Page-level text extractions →
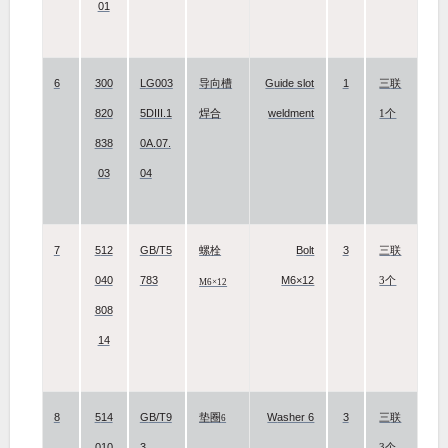
01
6
300
LG003
Guide slot
1
导向槽
三联
820
5DIII.1
weldment
焊合
1个
838
0A.07.
03
04
7
512
GB/T5
Bolt
3
螺栓
三联
040
783
M6×12
3个
M6×12
808
14
8
514
GB/T9
Washer 6
3
垫圈
三联
6
010
3
3个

Assigned task → Retype each entry exactly as it appears, excluding any image.

Problem solution →
01
6
300
LG003
Guide slot
1
导向槽
三联
820
5DIII.1
weldment
焊合
1个
838
0A.07.
03
04
7
512
GB/T5
Bolt
3
螺栓
三联
040
783
M6×12
3个
M6×12
808
14
8
514
GB/T9
Washer 6
3
垫圈
三联
6
010
3
3个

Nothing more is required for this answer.